A new framework to tackle loneliness
The report puts forward a new framework featuring four distinct categories of loneliness intervention that could be put in place to provide a comprehensive local system of services to prevent and alleviate loneliness:
- Foundation Services that reach lonely individuals and understand their specific circumstances to help them find the right support, such as Springboard, a partnership between Age UK Cheshire and Cheshire Fire and Rescue Services (CFRS) that uses advanced data sharing to target home visits to older people by CFRS staff, who act as a gateway to a range of early intervention and support activity.
- Gateway Services like transport and technology that act as the glue that keeps people active and engaged, and makes it possible for communities to come together, such as Age UK Kensington and Chelsea’s shopping service enables older residents of the borough who are unable to use public transport to do their shopping, while also providing an opportunity to socialise.
- Direct Interventions that maintain existing relationships and enable new connections – either group-based or one-to-one support, as well as emotional support services, such as Touchstones, led by Rural Action Yorkshire, set up to support bereaved older people to access and learn new practical skills for day-to-day living, and to provide opportunities for older people to get involved in their community through volunteering
- In developing these services, commissioners should consider what structural supports (termed Structural Enablers) are needed in their communities to create the right conditions for ending loneliness, such as volunteering, positive ageing and neighbourhood approaches. LinkAge Bristol, for example, is a local charity that works with people aged 55+ and local communities to facilitate inspiring social activities that enrich lives, reduce isolation and loneliness and promote active participation and positive ageing.
This report is especially relevant to commissioners, funders and deliverers of services that support older people – it will help you to identify the areas of need in your communities, and support you as service providers, in the delivery of more effective loneliness interventions. We will be working closely with local authorities to support them in strengthening their networks with their partners across the community to put the guide’s recommendations into action.

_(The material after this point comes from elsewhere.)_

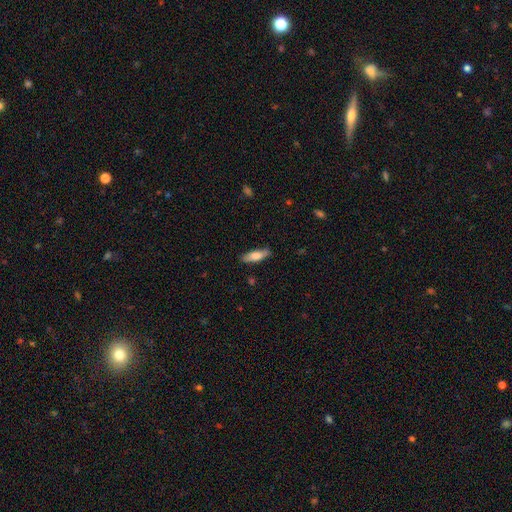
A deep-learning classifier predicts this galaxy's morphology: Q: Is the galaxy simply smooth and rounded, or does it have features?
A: smooth — 69%.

This article has had one comment
Not read the report fully but your report seems to be more concerned with top down support and ‘doing things’ for people instead of an ongoing dialogue about, radically, exploring some contemporary and more inclusive egalitarian options. One area with which I’m, not very successfully, involved is to barter one’s life and trade skills to continue to make a contribution, possibly on an honorarium basis but more essentially that one’s contribution is valued and welcomed, in continuing to work more flexibly with statutory bodies. I used to be a community/social worker and community social worker but community development theory and practice seems to have been completely forgotten in this day and age. But these and many other hard earned attributes enable, facilitate and justify that one’s years of experience can and should be taken on board by local authorities, statutory bodies; and even the third sector in ways which are recognised in a complementary and positive way. Again, my experience since retiring has been to become a trustee with a number of NGO’s but one’s overall background is simply dismissed, ignored and unrecognised as one is steered towards secretarial, director, trustee and fund-raising tasks. The situation is even worse with statutory bodies and although I am an, unpaid, member of a Partnership Group designed to turn the vast bureaucracy around there is, as yet, little or no evidence of how one’s years of experience can be well used to make a public and effective contribution. Rather the situation is that one is seen as peripheral, over-charitable and treated in a ‘tokenish’ manner. With no understanding whatsover of one’s community development skills which include pro-active networking, demonstrating how to devolve power to one’s peers, identifying and working with key and natural workers whilst, essentially, working from the grass-roots upwards. Through action-research and drawing upon everything from a wide knowledge of social and community-based co-operative enterprises, including rethought-through credit unions/community banks, Bromley-by-Bow type health clinics through to Family Conference groups and the ABCD of Asset Based Community Development.